Bien qu'apprécié par sa production fruitière autant que fourragère, le figuier de Barbarie ne connaît pas d'extension notable au Maroc.
Dès 1944, une collection de cactées a été établie sur une superficie de 500 ha à Béni Smir près de Oued Zem. Elle constitue actuellement une base importante de matériel végétal pour d'éventuels travaux sur les ressources génétiques du figuier de Barbarie.
Cependant, bien que cultivé au Maroc depuis des décennies, le figuier de Barbarie, comme les fruits subtropicaux d'importance secondaire, s’est peu développé. La tendance générale est surtout de continuer à l'utiliser en tant que haie de délimitation de propriétés et de commercialiser ses fruits au voisinage des ceintures urbaines. A l'exception des zones sahariennes et des montagnes, le figuier de Barbarie est largement représenté dans le paysage rural marocain, en plantations plus au moins régulières, autour des villages, en haies limitant les parcelles de culture ou de vergers. La figue de Barbarie est un fruit de consommation appréciable en été et une source de revenus pour les petites exploitations familiales. Un genre de plantation qui constitue par ailleurs une ressource fourragère de soudure en zones arides et semi-arides est utilisé pour la protection des sols contre l'érosion dans les régions accidentées.
Pourtant, le Maroc qui a connu plusieurs années de sécheresse successives gagnerait à développer la culture de cette plante et à intensifier la vulgarisation de son usage en tant que source de fourrage dans les zones sèches. Les fruits du figuier de Barbarie sont plus au moins gros (30 à 150 g), bacciformes piriformes (4-9 cm), jaunes à rouges à maturité, à pulpe molle, juteuse, sucrée, contenant dans un mucilage de nombreuses petites graines.
Débarrassées de leur enveloppe charnue, les figues de Barbarie sont consommées fraîches. Très rafraîchissantes, elles sont aussi nutritives et 25 à 30 fruits suffisent à l'alimentation journalière d'un homme. Une plantation, conduite correctement et en terre moyenne, peut produire de 15 à 20 tonnes de fruits à l'hectare.

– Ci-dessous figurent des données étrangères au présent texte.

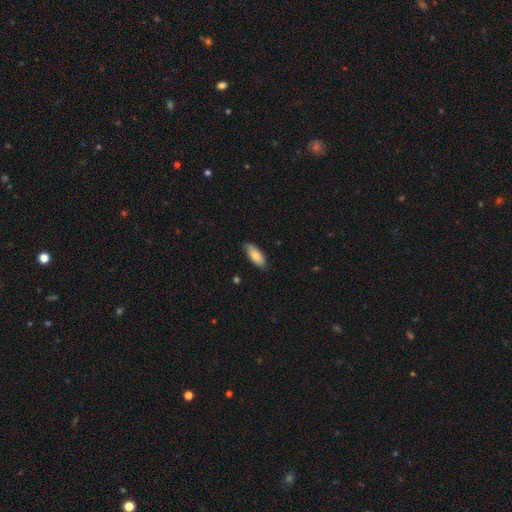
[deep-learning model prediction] This appears to be a smooth galaxy with no disk features (82%) that is in between round and cigar-shaped (81%). Merging: none (79%).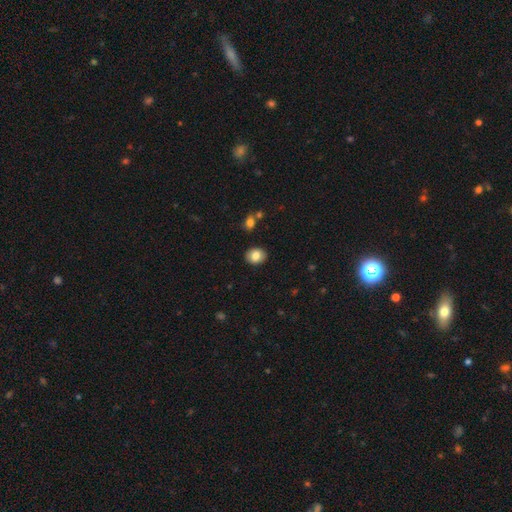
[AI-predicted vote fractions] smooth 83%, featured or disk 9%, star or artifact 8%. Down the decision tree: how rounded — round (52%); merging — none (90%).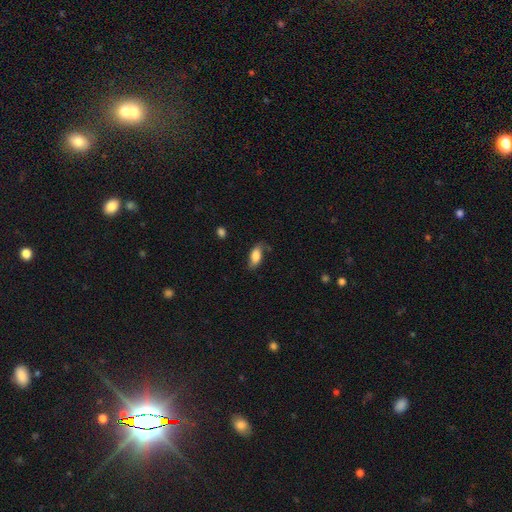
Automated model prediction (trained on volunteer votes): smooth-or-featured: smooth: 79% | featured or disk: 14% | star or artifact: 7%
  how-rounded: in between: 86% | cigar-shaped: 10% | round: 3%
  merging: none: 64% | minor disturbance: 26% | major disturbance: 8% | merger: 2%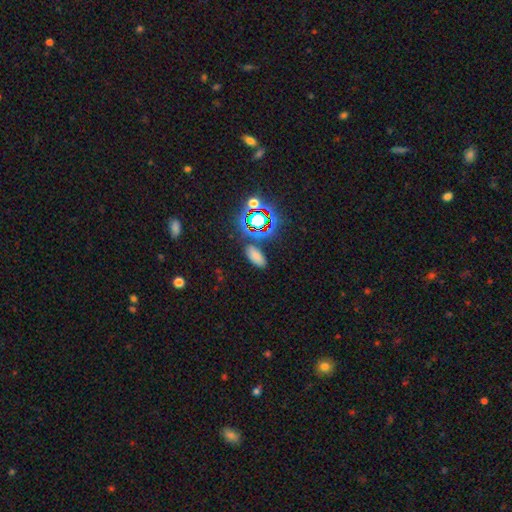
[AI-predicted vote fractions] Q: Smooth or featured?
A: smooth (67%); runner-up: star or artifact (25%)
Q: How rounded?
A: in between (86%); runner-up: cigar-shaped (9%)
Q: Merging?
A: none (80%); runner-up: minor disturbance (10%)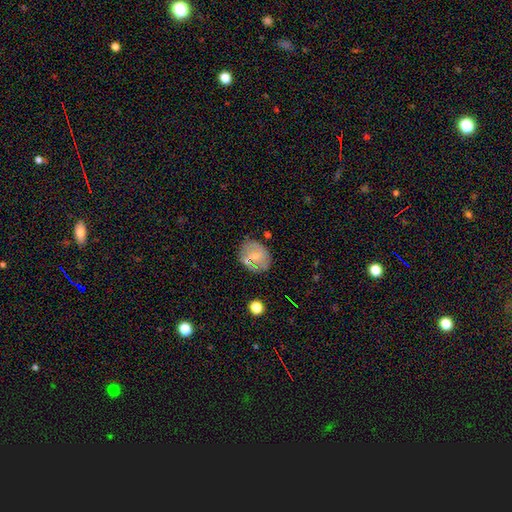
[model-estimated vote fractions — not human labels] The model was most divided on "how rounded": round: 51%, in between: 48%, cigar-shaped: 1%. More confident: merging — none (70%); smooth or featured — smooth (60%).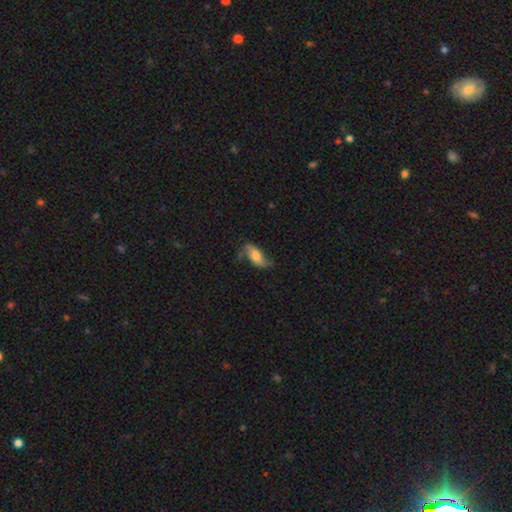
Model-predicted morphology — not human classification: smooth_or_featured: featured or disk (p=0.52) [alt: smooth p=0.40]
disk_edge_on: no (p=0.85) [alt: yes p=0.15]
merging: none (p=0.62) [alt: minor disturbance p=0.25]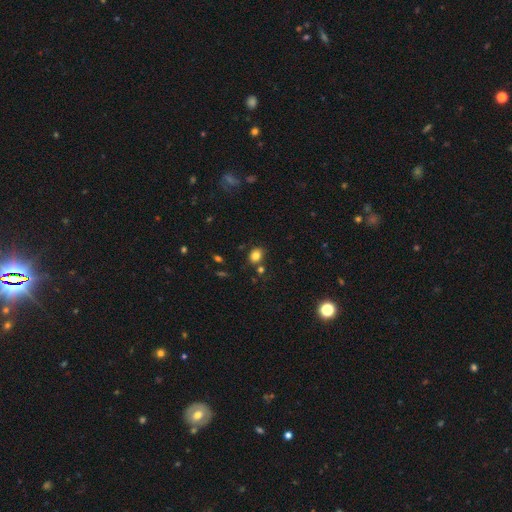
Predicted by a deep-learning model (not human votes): smooth-or-featured: smooth: 81% | star or artifact: 12% | featured or disk: 7%
  how-rounded: round: 50% | in between: 49% | cigar-shaped: 1%
  merging: none: 77% | minor disturbance: 12% | merger: 7% | major disturbance: 3%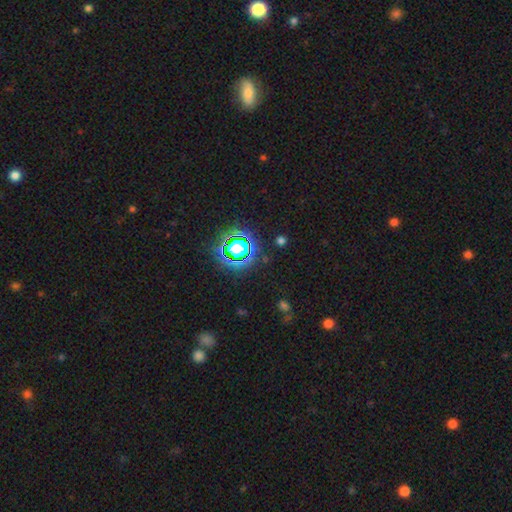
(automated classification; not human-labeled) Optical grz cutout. It shows a star or artifact, not a galaxy (76%).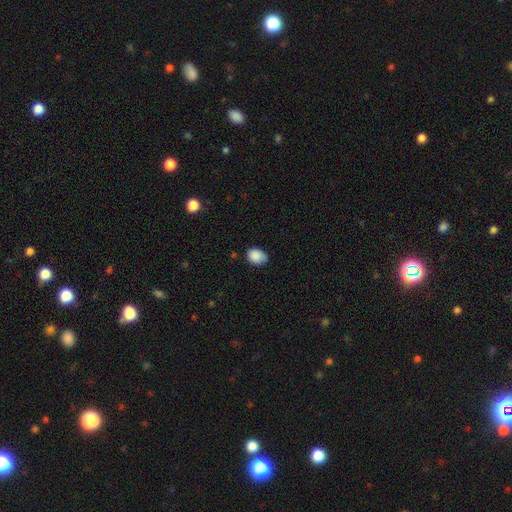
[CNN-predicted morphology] Smooth or featured? smooth (88%)
How rounded? in between (71%)
Merging? none (63%)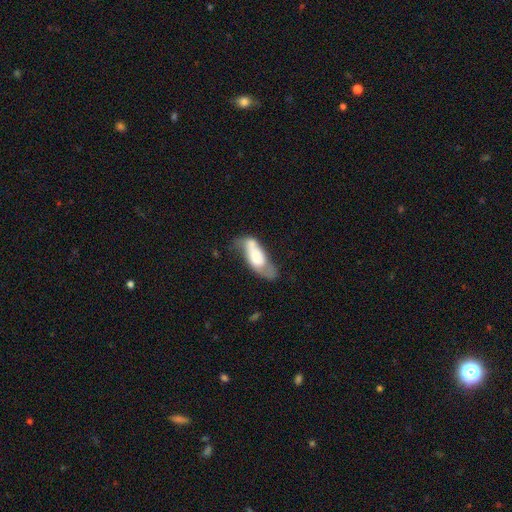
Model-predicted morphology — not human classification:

Depuis plusieurs décennies, et plus particulièrement depuis la création du service de la défense et de la restauration des sols au Maroc, de nombreux périmètres d'amélioration pastorale ont été plantés en figues de Barbarie. Les régions du Centre et du Tensift sont parmi celles où des plantations régulières et sur de grandes étendues, ont été installées dans le cadre des opérations de lutte contre l'érosion.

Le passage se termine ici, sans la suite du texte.